FFU COVID
Fiji/ImageJ macro code to analyse focus forming unit assays in Vero cells infected with COVID-19. Macro was developed by Cameron J Nowell of Monash University (cameron.nowell@monash.edu) in collaboration with Ben Croker (bcroker@uscd.edu)
Code will take ND2 files captured on a Nikon microscope and analyse the following parameters from an fluorescent FFU assay
- Positive cell number
- Postive cluster area
- Positive cluster cell density
- Positive cluster staining intensity
- Positive cluster shape as a ratio of perimeter to convex hull ratio
- Positive cluster distance from edge and other clusters
Requirements to run
- Standard install of the Fiji distribution of ImageJ (www.fiji.sc)
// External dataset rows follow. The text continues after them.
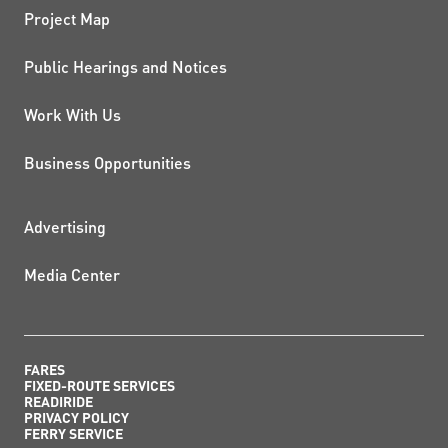
Project Map
Public Hearings and Notices
Work With Us
Business Opportunities
ADDITIONAL RESOURCES
Advertising
Media Center
FARES
FIXED-ROUTE SERVICES
READIRIDE
PRIVACY POLICY
FERRY SERVICE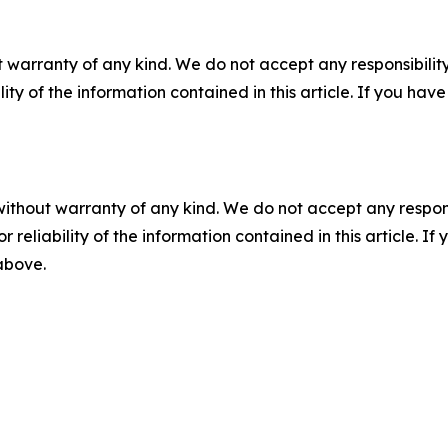
 warranty of any kind. We do not accept any responsibility 
ility of the information contained in this article. If you ha
without warranty of any kind. We do not accept any responsib
r reliability of the information contained in this article. I
 above.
- Morphology Plugins by Gabriel Landini
- StartDist DeepLearning Segmentation
- CSDeep plugin for running CARE networks
- Clij and Clij2 GPU accelrated filtering plugins
- NND calculation plugin from Yuxiong Mao (https://icme.hpc.msstate.edu/mediawiki/index.php/Nearest_Neighbor_Distances_Calculation_with_ImageJ.html)
- Ilastik machine learing package (https://ilastik.org/)
Assumptions
- Data is captured with two channels (Ch1=nuclei, Ch2=positive marker) and saved in Nikon ND2 format
- Each well is captured as a single field or stiched highpower fields to show the whole well.
Code is able to work with multiple wells in a plate
Demo data for two wells and an ilatik project file are linked to be able to test run the code.